A veces, los deseos se hacen realidad. Pero cuando es así, cabe la posibilidad de que lo hagan de forma literal. De ahí que haya que andar con precaución cuando se desea algo con mucho fervor.
Solo la casualidad provocó que a ambos nos conviniera quedar en Lamucca Almagro esa misma noche para la que debía ser nuestra última cita. Quería terminar con todo. Deseaba con toda mi alma que aquel hombre desapareciera para siempre y con él, la bestia que llevaba dentro.
Llegué primero para ocupar un lugar discreto; a nadie más que a nosotros podía importarle lo deseaba escupirle a la cara: «Nunca me sentí menos mujer que estando contigo. Quiero que desaparezcas de mi vida.
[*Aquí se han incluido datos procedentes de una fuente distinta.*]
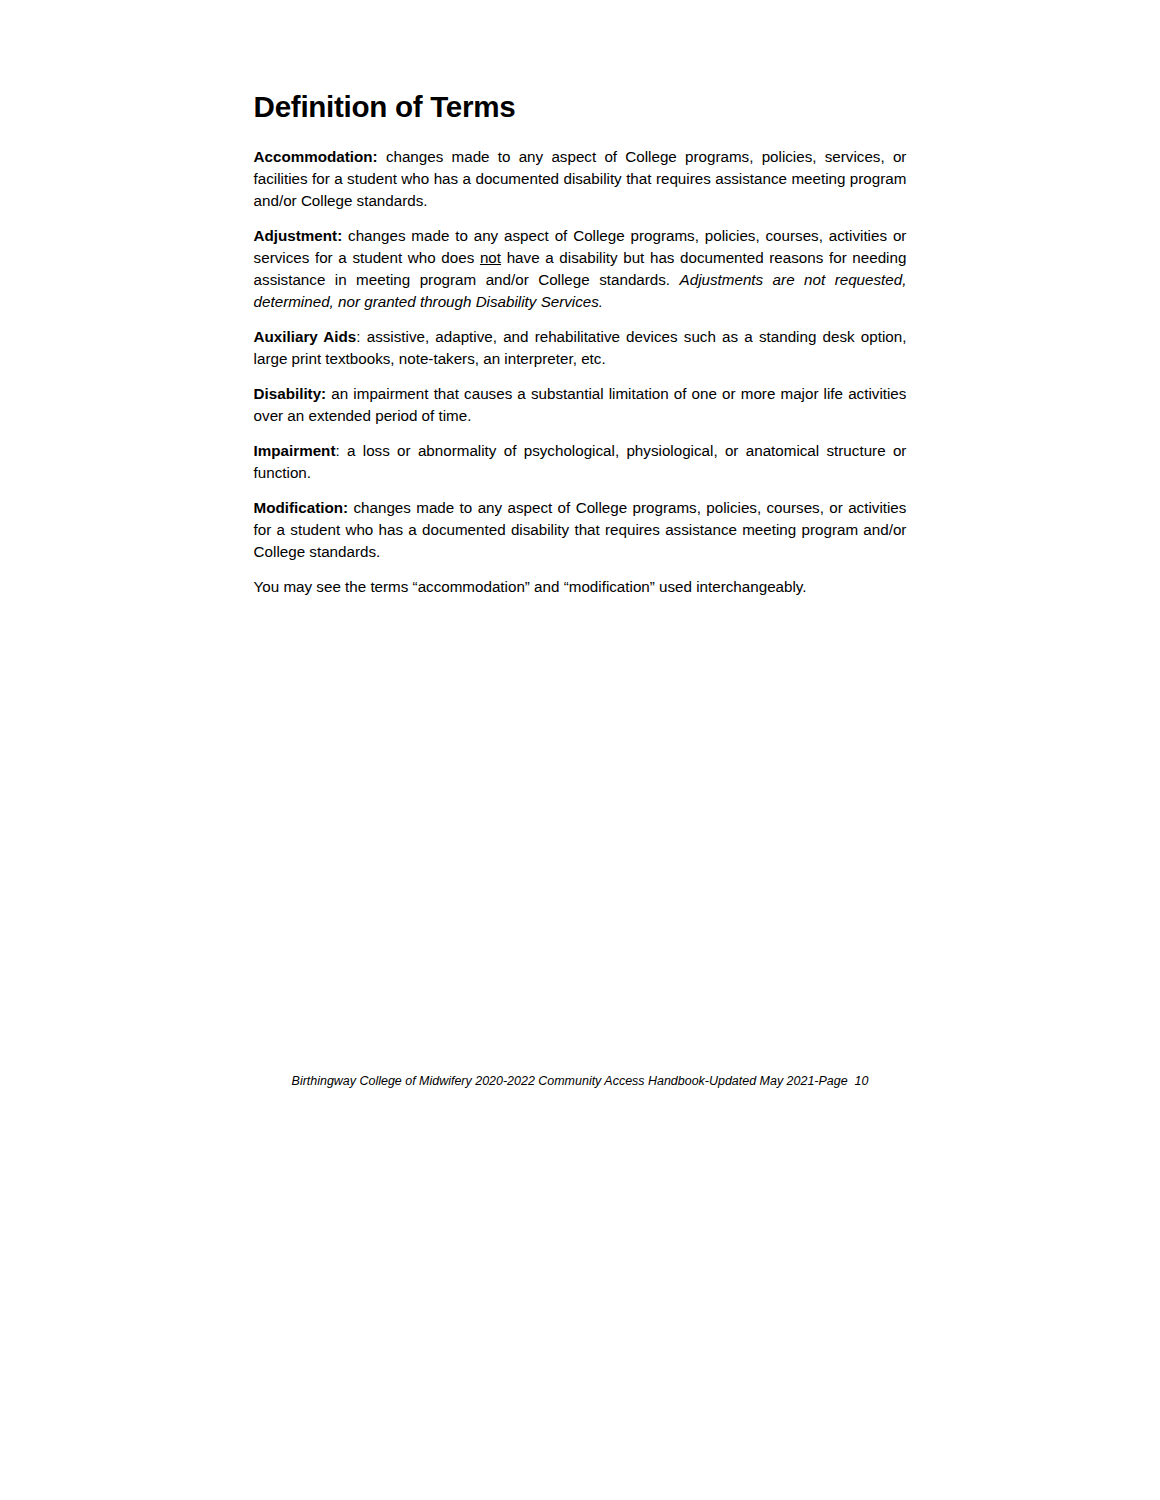Definition of Terms
Accommodation: changes made to any aspect of College programs, policies, services, or facilities for a student who has a documented disability that requires assistance meeting program and/or College standards.
Adjustment: changes made to any aspect of College programs, policies, courses, activities or services for a student who does not have a disability but has documented reasons for needing assistance in meeting program and/or College standards. Adjustments are not requested, determined, nor granted through Disability Services.
Auxiliary Aids: assistive, adaptive, and rehabilitative devices such as a standing desk option, large print textbooks, note-takers, an interpreter, etc.
Disability: an impairment that causes a substantial limitation of one or more major life activities over an extended period of time.
Impairment: a loss or abnormality of psychological, physiological, or anatomical structure or function.
Modification: changes made to any aspect of College programs, policies, courses, or activities for a student who has a documented disability that requires assistance meeting program and/or College standards.
You may see the terms “accommodation” and “modification” used interchangeably.
Birthingway College of Midwifery 2020-2022 Community Access Handbook-Updated May 2021-Page 10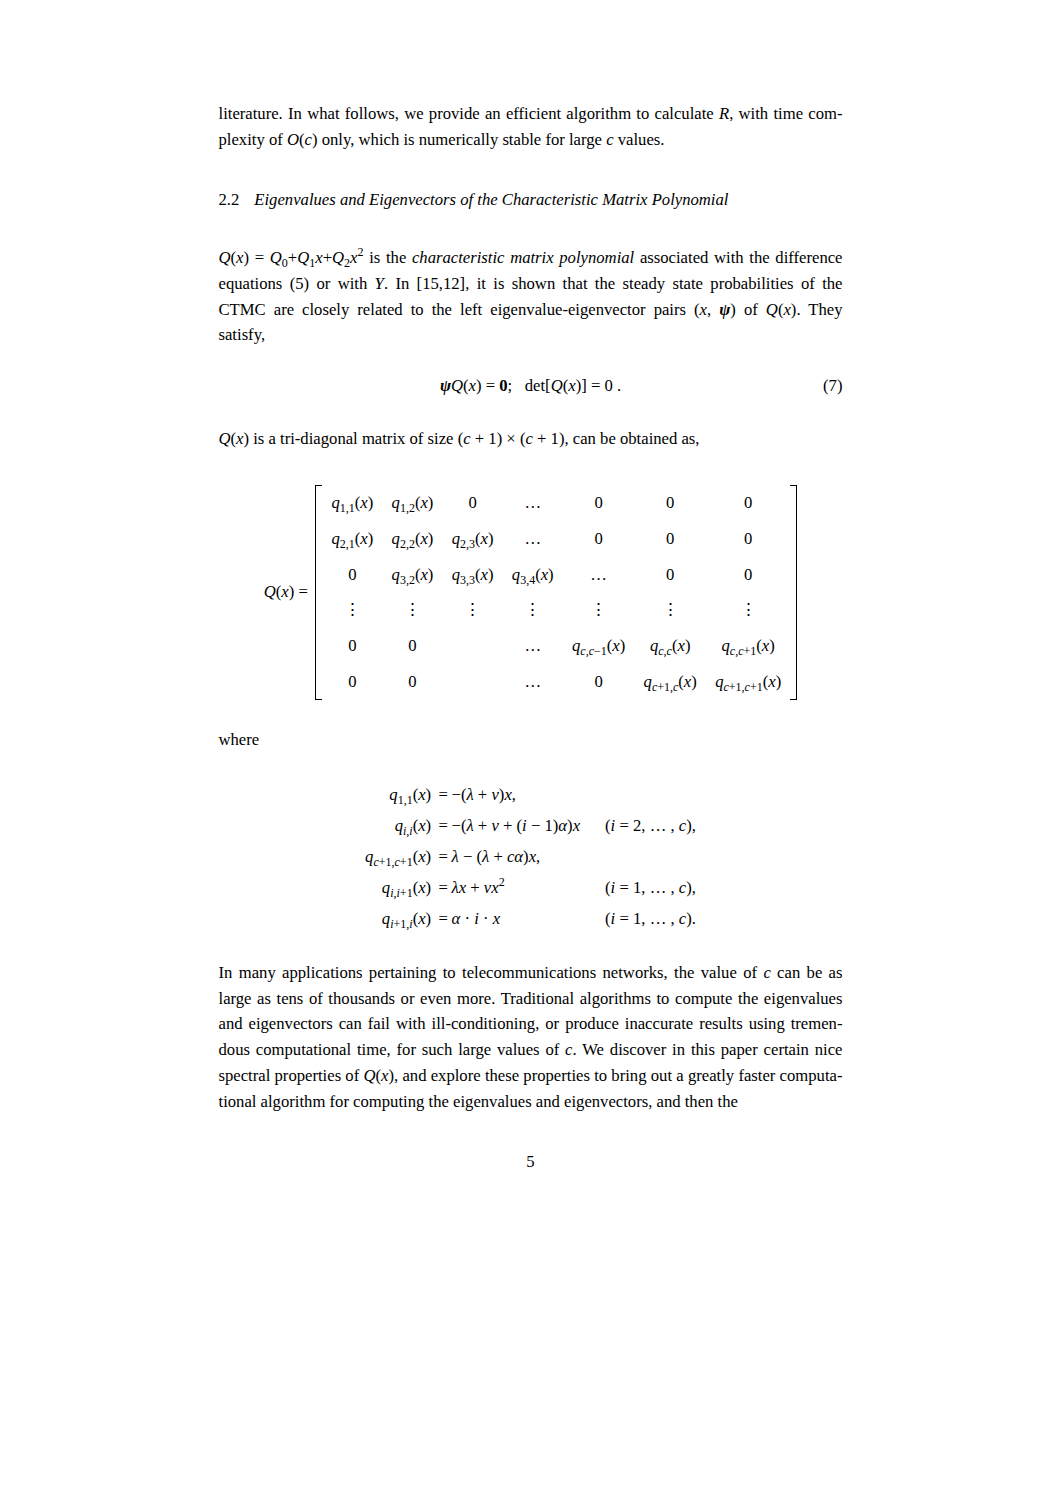literature. In what follows, we provide an efficient algorithm to calculate R, with time complexity of O(c) only, which is numerically stable for large c values.
2.2 Eigenvalues and Eigenvectors of the Characteristic Matrix Polynomial
Q(x) = Q0+Q1x+Q2x2 is the characteristic matrix polynomial associated with the difference equations (5) or with Y. In [15,12], it is shown that the steady state probabilities of the CTMC are closely related to the left eigenvalue-eigenvector pairs (x, ψ) of Q(x). They satisfy,
ψQ(x) = 0; det[Q(x)] = 0 .
(7)
Q(x) is a tri-diagonal matrix of size (c + 1) × (c + 1), can be obtained as,
Q(x) =
| q 1,1 ( x ) | q 1,2 ( x ) | 0 | … | 0 | 0 | 0 |
| q 2,1 ( x ) | q 2,2 ( x ) | q 2,3 ( x ) | … | 0 | 0 | 0 |
| 0 | q 3,2 ( x ) | q 3,3 ( x ) | q 3,4 ( x ) | … | 0 | 0 |
| ⋮ | ⋮ | ⋮ | ⋮ | ⋮ | ⋮ | ⋮ |
| 0 | 0 | | … | q c , c −1 ( x ) | q c , c ( x ) | q c , c +1 ( x ) |
| 0 | 0 | | … | 0 | q c +1, c ( x ) | q c +1, c +1 ( x ) |
where
| q 1,1 ( x ) | = | −( λ + ν ) x , | |
| q i , i ( x ) | = | −( λ + ν + ( i − 1) α ) x | ( i = 2, … , c ), |
| q c +1, c +1 ( x ) | = | λ − ( λ + cα ) x , | |
| q i , i +1 ( x ) | = | λx + νx 2 | ( i = 1, … , c ), |
| q i +1, i ( x ) | = | α · i · x | ( i = 1, … , c ). |
In many applications pertaining to telecommunications networks, the value of c can be as large as tens of thousands or even more. Traditional algorithms to compute the eigenvalues and eigenvectors can fail with ill-conditioning, or produce inaccurate results using tremendous computational time, for such large values of c. We discover in this paper certain nice spectral properties of Q(x), and explore these properties to bring out a greatly faster computational algorithm for computing the eigenvalues and eigenvectors, and then the
5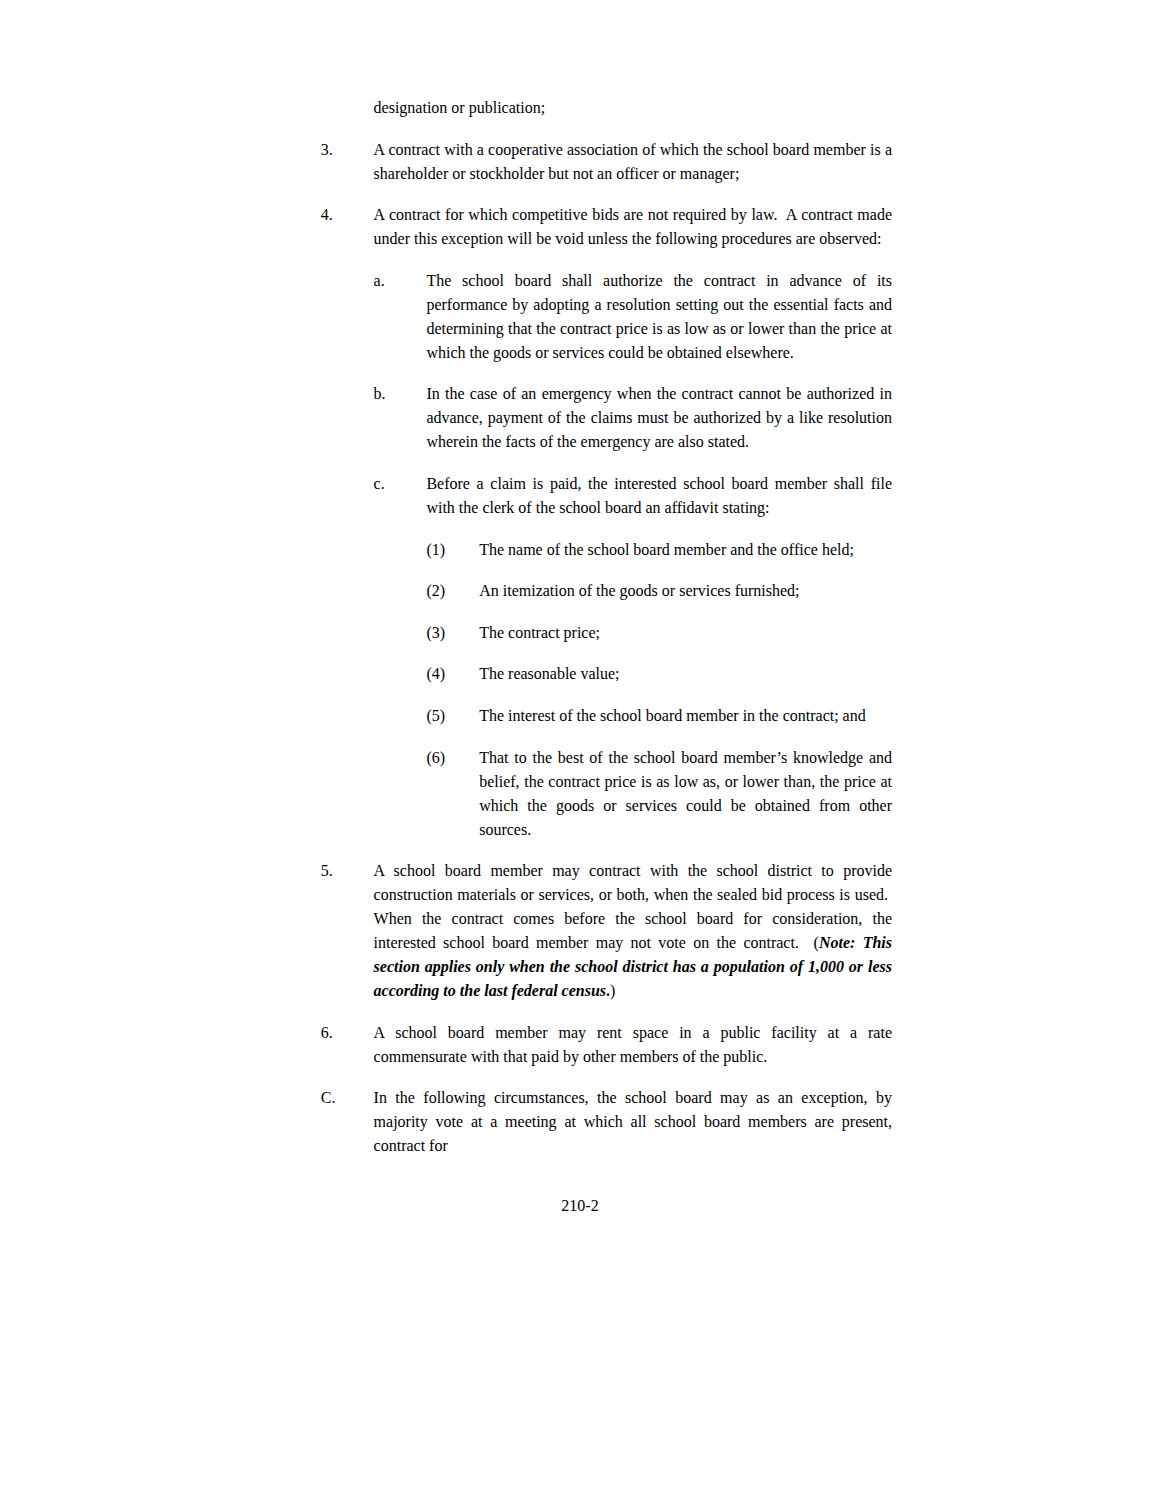designation or publication;
3.
A contract with a cooperative association of which the school board member is a shareholder or stockholder but not an officer or manager;
4.
A contract for which competitive bids are not required by law. A contract made under this exception will be void unless the following procedures are observed:
a.
The school board shall authorize the contract in advance of its performance by adopting a resolution setting out the essential facts and determining that the contract price is as low as or lower than the price at which the goods or services could be obtained elsewhere.
b.
In the case of an emergency when the contract cannot be authorized in advance, payment of the claims must be authorized by a like resolution wherein the facts of the emergency are also stated.
c.
Before a claim is paid, the interested school board member shall file with the clerk of the school board an affidavit stating:
(1)
The name of the school board member and the office held;
(2)
An itemization of the goods or services furnished;
(3)
The contract price;
(4)
The reasonable value;
(5)
The interest of the school board member in the contract; and
(6)
That to the best of the school board member’s knowledge and belief, the contract price is as low as, or lower than, the price at which the goods or services could be obtained from other sources.
5.
A school board member may contract with the school district to provide construction materials or services, or both, when the sealed bid process is used. When the contract comes before the school board for consideration, the interested school board member may not vote on the contract. (Note: This section applies only when the school district has a population of 1,000 or less according to the last federal census.)
6.
A school board member may rent space in a public facility at a rate commensurate with that paid by other members of the public.
C.
In the following circumstances, the school board may as an exception, by majority vote at a meeting at which all school board members are present, contract for
210-2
Lo siento por ella; no te conoce como yo».
Entró en el local a hurtadillas igual que entró en mi vida; lo mismo que ahora anhelaba salir de ella sin dar la cara, como si todos esos años de tortuosa relación pudieran borrarse de un plumazo por mucho que pudiera desearse.
Mientras pronunciaba aquellas frases, él, con una sonrisa cínica, hurgaba con su dedo en una de las llagas de entre los ladrillos. Era una costumbre muy suya: también hurgaba en los sentimientos de los demás hasta hacerlos añicos. Por suerte para mí, ya no quedaba nada de lo que llegué a sentir.
De repente, aquella despreciable sonrisa desapareció de su cara para dar paso a una mueca de pánico. Comenzó a dar alaridos mientras su brazo era engullido por la pared debido a una extraña fuerza. Gritaba y desaparecía, gritaba y desaparecía…
En dos segundos solo quedó a la vista parte su mano derecha, como si fuera un macabro adorno en forma de percha. Aproveché para tirar de su anular y lo despojé de la alianza, antes de que se perdiera por completo.
Un camarero apareció a la carrera.
—Hemos oído gritos —dijo— ¿ocurre algo?
—¡No! —respondí con una sonrisa—. Era un conocido, actor de teatro, que lleva años representando la misma obra de terror. Ya se marchó.
El camarero me miró con incredulidad mientras yo mantenía la misma sonrisa intentando recuperar de mi memoria una curiosa costumbre.
—Por favor, ¿me traes una copa de champán?
El camarero se alejó en silencio, supongo que no muy convencido con mi explicación, trajo mi copa y volvió a marcharse. Cuando la tuve delante conseguí recordar: «Se asegura la buena suerte brindando con champán y para conjurar el amor conviene poner algo de oro en la copa, mejor un anillo, en el momento del brindis».
Puse dentro su anillo y brindé por mí.